Exercise aim:
Rewrite every line of the records below as a JSON list of strings, one string per line, leaving out blank lines and the picture placeholders.

Data:
[Start of section]

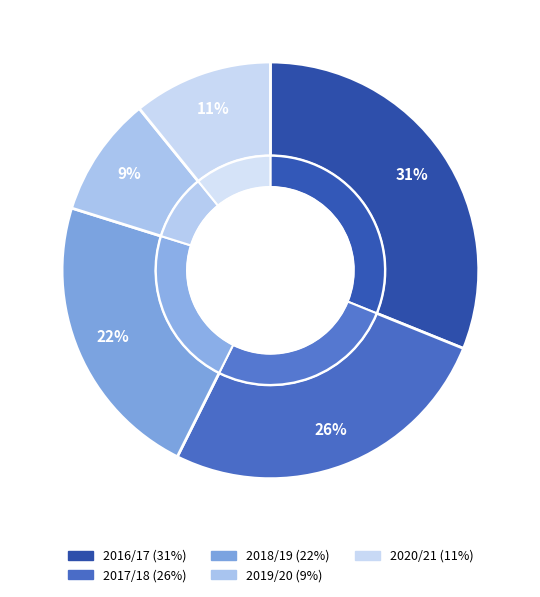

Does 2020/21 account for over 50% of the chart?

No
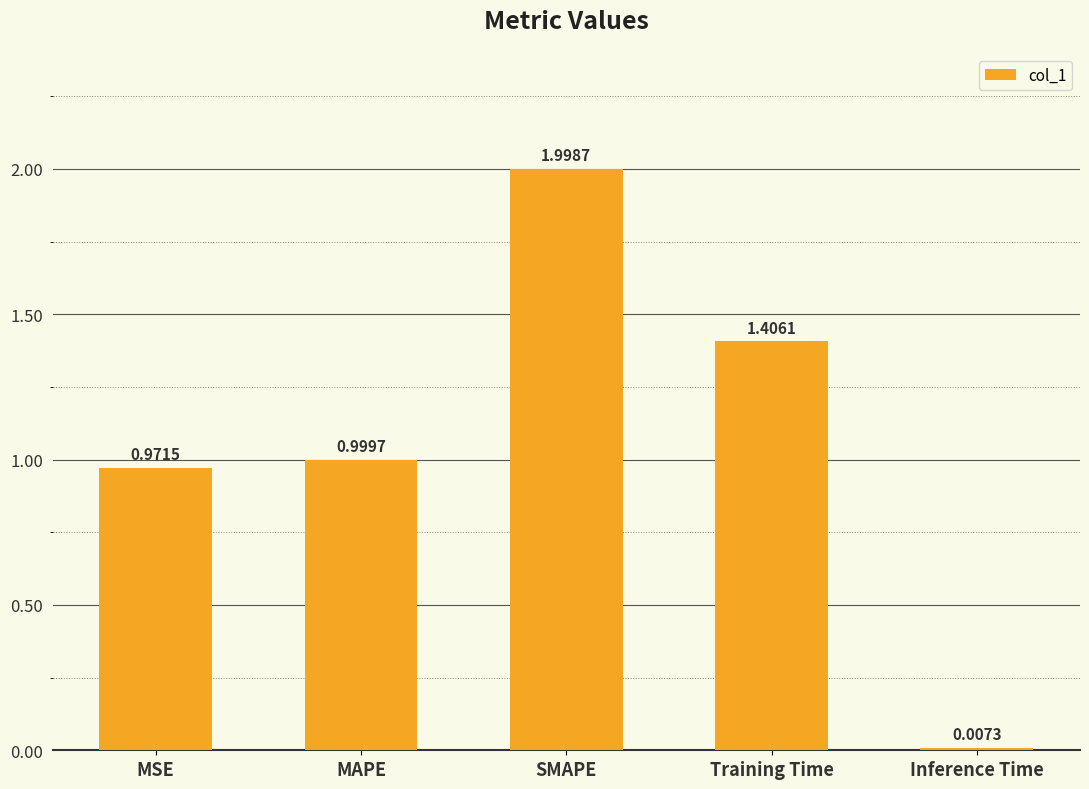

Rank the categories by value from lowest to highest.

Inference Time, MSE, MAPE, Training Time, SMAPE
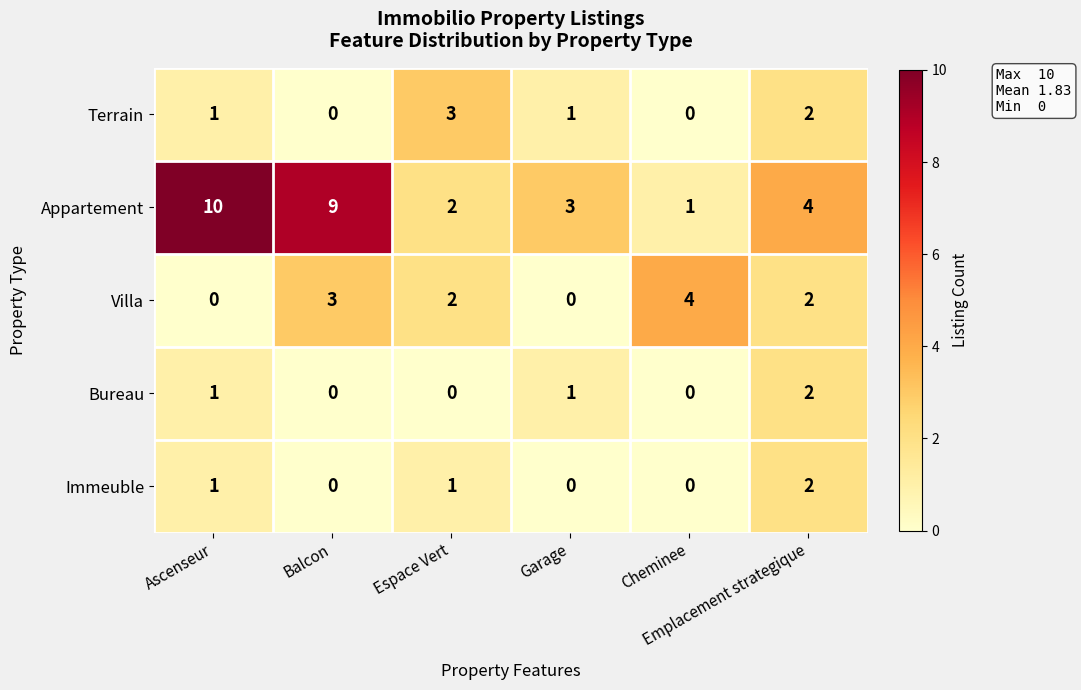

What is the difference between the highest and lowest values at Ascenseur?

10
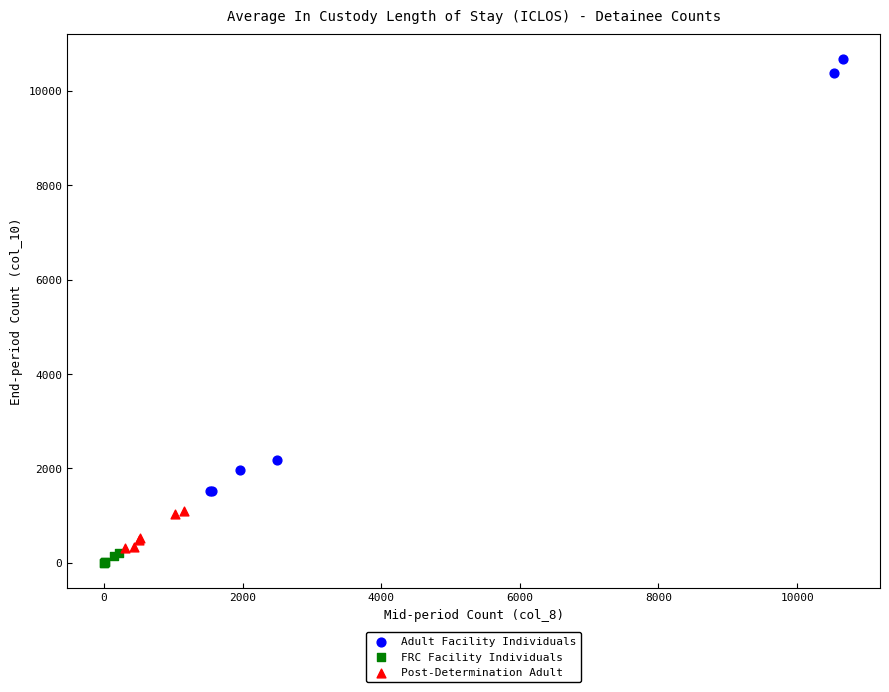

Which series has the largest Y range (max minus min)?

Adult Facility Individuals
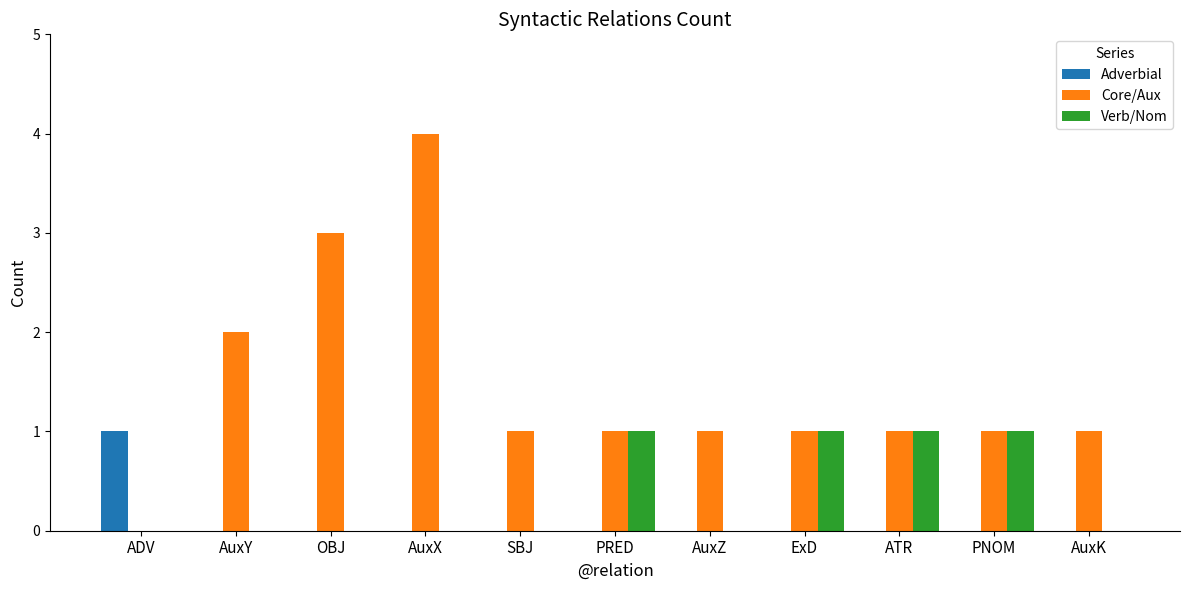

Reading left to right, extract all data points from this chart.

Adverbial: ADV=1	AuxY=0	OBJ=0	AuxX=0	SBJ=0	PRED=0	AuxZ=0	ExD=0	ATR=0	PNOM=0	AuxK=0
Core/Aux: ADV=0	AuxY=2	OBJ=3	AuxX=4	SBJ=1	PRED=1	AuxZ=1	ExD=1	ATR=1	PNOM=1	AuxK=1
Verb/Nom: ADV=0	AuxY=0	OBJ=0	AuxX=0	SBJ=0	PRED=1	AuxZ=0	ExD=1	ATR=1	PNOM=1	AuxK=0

[End of section]

Expected output:
[
  "Does 2020/21 account for over 50% of the chart?",
  "No",
  "Rank the categories by value from lowest to highest.",
  "Inference Time, MSE, MAPE, Training Time, SMAPE",
  "What is the difference between the highest and lowest values at Ascenseur?",
  "10",
  "Which series has the largest Y range (max minus min)?",
  "Adult Facility Individuals",
  "Reading left to right, extract all data points from this chart.",
  "Adverbial: ADV=1\tAuxY=0\tOBJ=0\tAuxX=0\tSBJ=0\tPRED=0\tAuxZ=0\tExD=0\tATR=0\tPNOM=0\tAuxK=0",
  "Core/Aux: ADV=0\tAuxY=2\tOBJ=3\tAuxX=4\tSBJ=1\tPRED=1\tAuxZ=1\tExD=1\tATR=1\tPNOM=1\tAuxK=1",
  "Verb/Nom: ADV=0\tAuxY=0\tOBJ=0\tAuxX=0\tSBJ=0\tPRED=1\tAuxZ=0\tExD=1\tATR=1\tPNOM=1\tAuxK=0"
]